Industry aces megaquake, cyber meltdown stress tests
New Zealand insurers comfortably withstood a stress test simulating a huge earthquake and severe cyber incidents.
The results confirm the industry is well-equipped to handle extreme shocks and disruptions, according to the Reserve Bank of New Zealand.
“Despite the severity of the scenario, policyholder claims would have been met,” the regulator’s director of financial stability assessment and strategy Kerry Watt said.
“This is a sign of the resilience that’s been built into the system since the Canterbury earthquakes, including strengthening of solvency requirements, increased coverage by the Natural Hazards Commission and improved loss estimation modelling.”
The quake scenario involved a magnitude-8.7 event off the east coast of the North Island. It simulated losses that went beyond the RBNZ’s solvency requirements, to check insurer preparedness and recovery plans.
Participating insurers – AA Insurance, AIG, IAG, Tower, Vero, Chubb and QBE – account for about 70% of the market. Modelled property losses were $NZ62 billion ($57.21 billion), rising to $NZ100 billion ($92.28 billion) if extrapolated to the whole market.
About half the losses were covered by the government-guaranteed NHC, 39% by reinsurance arrangements and 8% retained by policyholders, with the remainder covered by the insurers.
The stress test also included a major data breach scenario, a critical cloud services outage and a ransomware attack. Losses were much lower than the quake scenario, but the relative effect on profitability was significant, reducing annual aggregate profit by one-third in the cloud outage scenario. Reinsurance covered a large portion of cyber claims.
Mr Watts says the test highlighted different industries’ exposure to cyber risks and the need for greater clarity on coverage in policy wording. Insurers used the exercise to improve data collection, develop modelling and inform risk appetite.
“We encourage the industry to build on these insights to improve resilience in this rapidly changing space,” he said.
Capital injections from parent companies and the availability of reinsurance have been identified as critical to insurers continuing to offer cover following catastrophes.
The quake scenario included a tsunami followed by a magnitude-7.7 aftershock one month later, and smaller tremors for 12 months.

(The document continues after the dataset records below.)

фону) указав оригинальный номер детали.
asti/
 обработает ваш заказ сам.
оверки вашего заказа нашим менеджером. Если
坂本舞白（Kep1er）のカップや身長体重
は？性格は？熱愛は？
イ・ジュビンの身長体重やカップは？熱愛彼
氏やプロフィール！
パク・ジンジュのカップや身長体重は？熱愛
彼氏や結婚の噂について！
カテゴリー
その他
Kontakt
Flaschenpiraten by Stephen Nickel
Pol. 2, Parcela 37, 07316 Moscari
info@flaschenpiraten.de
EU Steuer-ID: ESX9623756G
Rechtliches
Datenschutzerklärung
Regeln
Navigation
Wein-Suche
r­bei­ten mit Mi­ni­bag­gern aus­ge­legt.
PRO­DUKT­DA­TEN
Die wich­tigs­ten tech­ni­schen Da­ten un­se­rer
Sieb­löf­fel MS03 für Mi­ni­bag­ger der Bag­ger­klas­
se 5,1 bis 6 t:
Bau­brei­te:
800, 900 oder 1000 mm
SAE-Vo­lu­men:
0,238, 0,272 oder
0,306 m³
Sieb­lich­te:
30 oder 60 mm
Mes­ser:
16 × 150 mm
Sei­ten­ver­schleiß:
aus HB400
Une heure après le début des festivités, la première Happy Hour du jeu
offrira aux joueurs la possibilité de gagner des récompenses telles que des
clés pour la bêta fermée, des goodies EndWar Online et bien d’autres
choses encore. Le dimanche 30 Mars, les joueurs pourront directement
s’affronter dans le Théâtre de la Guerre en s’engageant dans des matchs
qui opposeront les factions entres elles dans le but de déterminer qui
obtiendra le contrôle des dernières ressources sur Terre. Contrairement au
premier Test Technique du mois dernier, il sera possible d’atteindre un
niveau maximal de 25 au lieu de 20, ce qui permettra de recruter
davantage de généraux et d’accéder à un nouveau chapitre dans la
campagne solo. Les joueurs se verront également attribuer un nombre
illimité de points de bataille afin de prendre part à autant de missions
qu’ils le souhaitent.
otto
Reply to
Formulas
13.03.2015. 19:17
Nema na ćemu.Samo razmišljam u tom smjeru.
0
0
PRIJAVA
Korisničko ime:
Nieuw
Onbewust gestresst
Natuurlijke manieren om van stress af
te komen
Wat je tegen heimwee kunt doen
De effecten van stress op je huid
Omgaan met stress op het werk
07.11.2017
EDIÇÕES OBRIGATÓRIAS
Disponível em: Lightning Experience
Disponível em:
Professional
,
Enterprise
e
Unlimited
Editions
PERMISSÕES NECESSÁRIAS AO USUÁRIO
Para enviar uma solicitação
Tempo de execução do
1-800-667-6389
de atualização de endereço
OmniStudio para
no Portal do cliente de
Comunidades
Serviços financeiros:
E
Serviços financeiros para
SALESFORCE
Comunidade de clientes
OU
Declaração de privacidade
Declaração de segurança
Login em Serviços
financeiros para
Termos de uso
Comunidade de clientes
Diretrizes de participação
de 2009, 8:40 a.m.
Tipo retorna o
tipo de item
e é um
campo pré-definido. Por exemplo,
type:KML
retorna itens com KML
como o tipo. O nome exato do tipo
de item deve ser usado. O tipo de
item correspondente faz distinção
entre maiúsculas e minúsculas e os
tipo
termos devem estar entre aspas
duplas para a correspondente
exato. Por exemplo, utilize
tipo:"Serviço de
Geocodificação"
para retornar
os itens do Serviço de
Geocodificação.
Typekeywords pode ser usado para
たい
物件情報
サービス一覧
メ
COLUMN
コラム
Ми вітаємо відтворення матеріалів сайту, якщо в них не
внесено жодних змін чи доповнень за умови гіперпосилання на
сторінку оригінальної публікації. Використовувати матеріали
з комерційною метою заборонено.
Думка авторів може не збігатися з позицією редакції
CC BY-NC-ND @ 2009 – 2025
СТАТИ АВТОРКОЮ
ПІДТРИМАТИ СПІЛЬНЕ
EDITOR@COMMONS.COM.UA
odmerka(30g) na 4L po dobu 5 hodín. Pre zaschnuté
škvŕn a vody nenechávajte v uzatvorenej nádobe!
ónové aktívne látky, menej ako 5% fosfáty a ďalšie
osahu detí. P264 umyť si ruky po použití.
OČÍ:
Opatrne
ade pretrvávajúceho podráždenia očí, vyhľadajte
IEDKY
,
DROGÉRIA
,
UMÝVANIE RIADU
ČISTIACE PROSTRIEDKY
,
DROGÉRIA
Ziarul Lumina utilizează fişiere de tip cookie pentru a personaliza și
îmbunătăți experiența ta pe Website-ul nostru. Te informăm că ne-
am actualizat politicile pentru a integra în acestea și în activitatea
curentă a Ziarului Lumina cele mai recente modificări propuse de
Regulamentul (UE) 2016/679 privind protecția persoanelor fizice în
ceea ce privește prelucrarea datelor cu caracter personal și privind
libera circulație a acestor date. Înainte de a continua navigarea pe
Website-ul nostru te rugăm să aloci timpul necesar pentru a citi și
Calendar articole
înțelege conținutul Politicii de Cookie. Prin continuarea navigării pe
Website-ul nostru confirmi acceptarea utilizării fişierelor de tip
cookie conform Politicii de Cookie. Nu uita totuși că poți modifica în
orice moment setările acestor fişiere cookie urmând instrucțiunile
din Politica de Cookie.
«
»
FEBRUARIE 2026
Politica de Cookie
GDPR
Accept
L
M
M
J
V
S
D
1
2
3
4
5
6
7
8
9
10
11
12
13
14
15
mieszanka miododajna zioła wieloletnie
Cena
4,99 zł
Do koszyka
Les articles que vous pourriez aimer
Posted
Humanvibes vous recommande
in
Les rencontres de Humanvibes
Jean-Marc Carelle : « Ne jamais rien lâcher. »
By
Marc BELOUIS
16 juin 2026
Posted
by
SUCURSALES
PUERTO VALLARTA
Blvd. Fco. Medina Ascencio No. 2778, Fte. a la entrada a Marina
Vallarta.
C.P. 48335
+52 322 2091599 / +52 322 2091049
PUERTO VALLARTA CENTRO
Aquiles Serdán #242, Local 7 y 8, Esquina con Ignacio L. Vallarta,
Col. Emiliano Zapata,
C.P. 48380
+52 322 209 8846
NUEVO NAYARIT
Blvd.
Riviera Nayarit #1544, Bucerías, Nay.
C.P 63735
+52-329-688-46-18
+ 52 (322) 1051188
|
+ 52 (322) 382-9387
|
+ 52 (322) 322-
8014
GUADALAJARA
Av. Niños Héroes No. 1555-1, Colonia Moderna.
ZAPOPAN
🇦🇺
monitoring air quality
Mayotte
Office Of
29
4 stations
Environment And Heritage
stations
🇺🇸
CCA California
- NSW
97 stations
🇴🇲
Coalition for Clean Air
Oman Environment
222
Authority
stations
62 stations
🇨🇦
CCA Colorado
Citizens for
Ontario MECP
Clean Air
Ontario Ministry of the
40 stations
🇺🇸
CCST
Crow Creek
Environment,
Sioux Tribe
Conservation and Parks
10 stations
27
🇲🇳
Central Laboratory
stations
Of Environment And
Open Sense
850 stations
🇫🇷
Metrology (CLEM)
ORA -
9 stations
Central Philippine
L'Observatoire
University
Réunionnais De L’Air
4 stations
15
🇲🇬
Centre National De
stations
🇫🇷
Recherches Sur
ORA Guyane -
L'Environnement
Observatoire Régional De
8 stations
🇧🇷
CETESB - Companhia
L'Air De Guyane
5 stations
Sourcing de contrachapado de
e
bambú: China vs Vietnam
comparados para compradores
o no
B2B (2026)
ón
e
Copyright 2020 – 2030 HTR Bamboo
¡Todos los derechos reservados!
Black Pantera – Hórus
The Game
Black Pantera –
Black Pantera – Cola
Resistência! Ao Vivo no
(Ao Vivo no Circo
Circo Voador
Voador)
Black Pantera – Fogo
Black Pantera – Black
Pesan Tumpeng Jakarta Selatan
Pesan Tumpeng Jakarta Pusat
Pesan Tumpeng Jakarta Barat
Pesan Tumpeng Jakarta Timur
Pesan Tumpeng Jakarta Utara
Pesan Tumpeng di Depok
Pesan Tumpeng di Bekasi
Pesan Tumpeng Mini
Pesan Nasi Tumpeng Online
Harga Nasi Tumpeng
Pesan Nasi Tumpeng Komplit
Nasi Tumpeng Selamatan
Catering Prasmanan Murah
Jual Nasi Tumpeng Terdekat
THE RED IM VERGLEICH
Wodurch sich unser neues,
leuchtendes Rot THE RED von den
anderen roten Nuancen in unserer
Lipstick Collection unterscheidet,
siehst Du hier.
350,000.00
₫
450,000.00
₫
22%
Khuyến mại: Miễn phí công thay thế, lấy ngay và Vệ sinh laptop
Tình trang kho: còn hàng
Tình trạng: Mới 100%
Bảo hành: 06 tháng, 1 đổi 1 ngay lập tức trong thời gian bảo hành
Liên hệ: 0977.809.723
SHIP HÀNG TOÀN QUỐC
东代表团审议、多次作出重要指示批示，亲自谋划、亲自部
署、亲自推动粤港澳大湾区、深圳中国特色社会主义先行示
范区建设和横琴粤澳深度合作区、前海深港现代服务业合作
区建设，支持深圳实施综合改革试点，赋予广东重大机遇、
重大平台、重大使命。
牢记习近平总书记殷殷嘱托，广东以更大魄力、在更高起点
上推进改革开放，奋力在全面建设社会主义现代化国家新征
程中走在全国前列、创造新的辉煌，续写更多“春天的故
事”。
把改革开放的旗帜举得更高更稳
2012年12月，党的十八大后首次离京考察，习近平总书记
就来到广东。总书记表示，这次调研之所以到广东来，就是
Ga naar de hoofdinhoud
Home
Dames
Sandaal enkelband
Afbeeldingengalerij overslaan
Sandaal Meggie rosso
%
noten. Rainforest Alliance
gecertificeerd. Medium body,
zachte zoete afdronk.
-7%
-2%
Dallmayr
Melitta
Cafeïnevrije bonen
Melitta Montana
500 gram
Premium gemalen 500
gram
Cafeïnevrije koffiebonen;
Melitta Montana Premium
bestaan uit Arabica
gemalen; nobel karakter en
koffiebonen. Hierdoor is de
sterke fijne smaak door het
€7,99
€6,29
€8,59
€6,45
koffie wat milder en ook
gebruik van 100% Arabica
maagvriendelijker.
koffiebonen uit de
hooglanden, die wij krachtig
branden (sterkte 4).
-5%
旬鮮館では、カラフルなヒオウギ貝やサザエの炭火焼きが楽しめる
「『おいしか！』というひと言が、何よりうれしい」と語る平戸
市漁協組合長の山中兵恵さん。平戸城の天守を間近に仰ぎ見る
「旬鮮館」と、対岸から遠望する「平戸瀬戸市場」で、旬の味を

The RBNZ says the high proportion of claims covered by reinsurers and the NHC suggests policy changes since the 2010-11 Christchurch quakes – including the one-in-1000-year loss solvency standard and NHC payments of up to $300,000 per home – have lifted resilience.
The aggregate solvency ratio fell from 168% at the start of the stress test to 11% (the minimum requirement for licensed insurers is 100%) at the end of year one.
Insurers identified actions to recover including capital injections, repricing, reinsurance cover adjustments and cost cuts.